In the records below, count the lines that have "name" and answer with the number alone.

Items listed in a dataset
☆ ☆ ☆ ☆ ☆

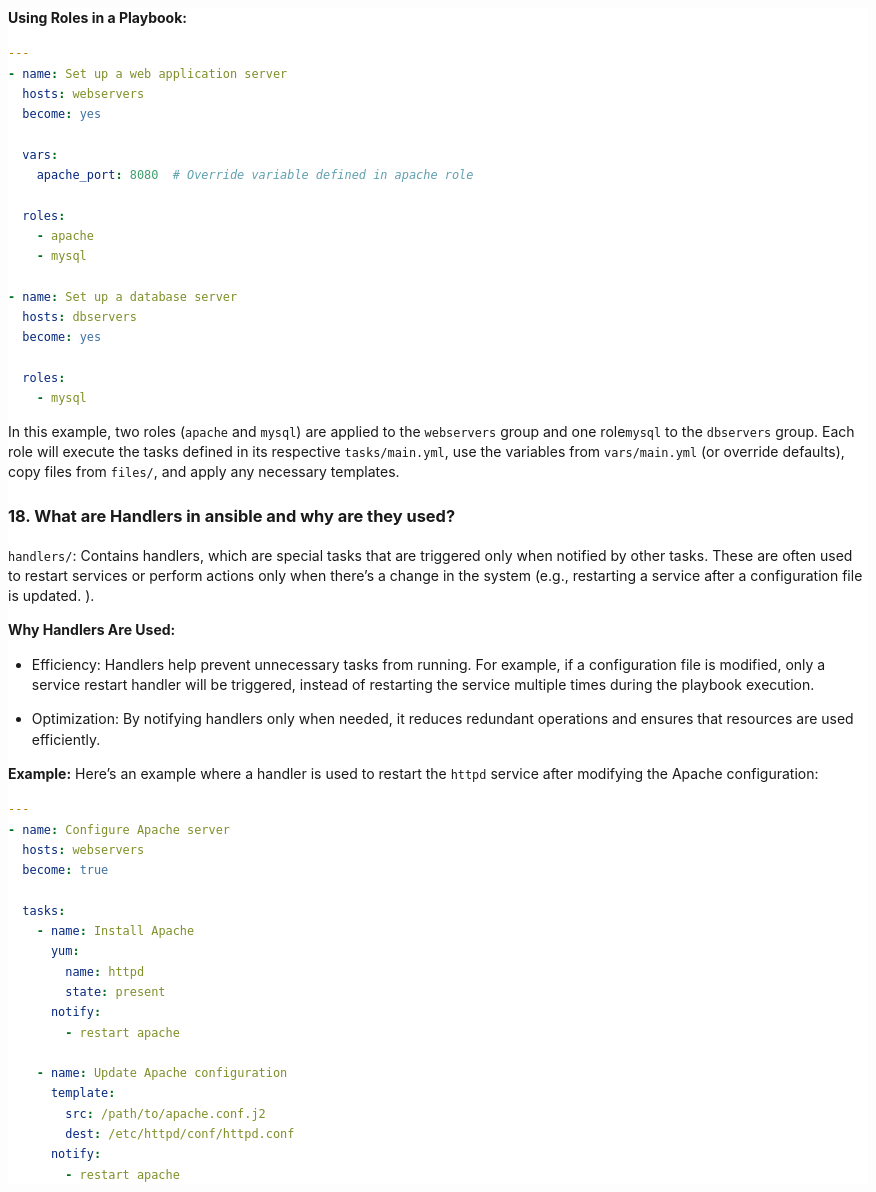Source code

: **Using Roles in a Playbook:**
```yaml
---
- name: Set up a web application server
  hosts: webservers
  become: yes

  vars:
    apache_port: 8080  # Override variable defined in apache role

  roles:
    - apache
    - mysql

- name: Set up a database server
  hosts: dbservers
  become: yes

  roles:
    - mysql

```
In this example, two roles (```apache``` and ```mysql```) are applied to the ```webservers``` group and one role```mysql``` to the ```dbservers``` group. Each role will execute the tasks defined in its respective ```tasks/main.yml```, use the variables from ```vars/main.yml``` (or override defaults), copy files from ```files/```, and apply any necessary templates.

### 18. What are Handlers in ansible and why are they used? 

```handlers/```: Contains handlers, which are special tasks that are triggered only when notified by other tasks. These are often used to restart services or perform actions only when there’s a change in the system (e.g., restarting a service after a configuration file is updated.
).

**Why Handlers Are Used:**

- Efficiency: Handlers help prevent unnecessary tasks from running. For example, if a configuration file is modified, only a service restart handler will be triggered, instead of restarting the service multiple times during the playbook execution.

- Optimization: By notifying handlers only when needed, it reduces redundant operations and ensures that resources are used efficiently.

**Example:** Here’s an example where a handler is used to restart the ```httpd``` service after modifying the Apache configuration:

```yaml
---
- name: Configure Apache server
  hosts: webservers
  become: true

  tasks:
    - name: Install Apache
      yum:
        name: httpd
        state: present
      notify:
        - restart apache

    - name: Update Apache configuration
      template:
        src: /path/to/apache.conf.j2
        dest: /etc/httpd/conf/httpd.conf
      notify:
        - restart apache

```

☆ ☆ ☆ ☆ ☆

**Task response**. 6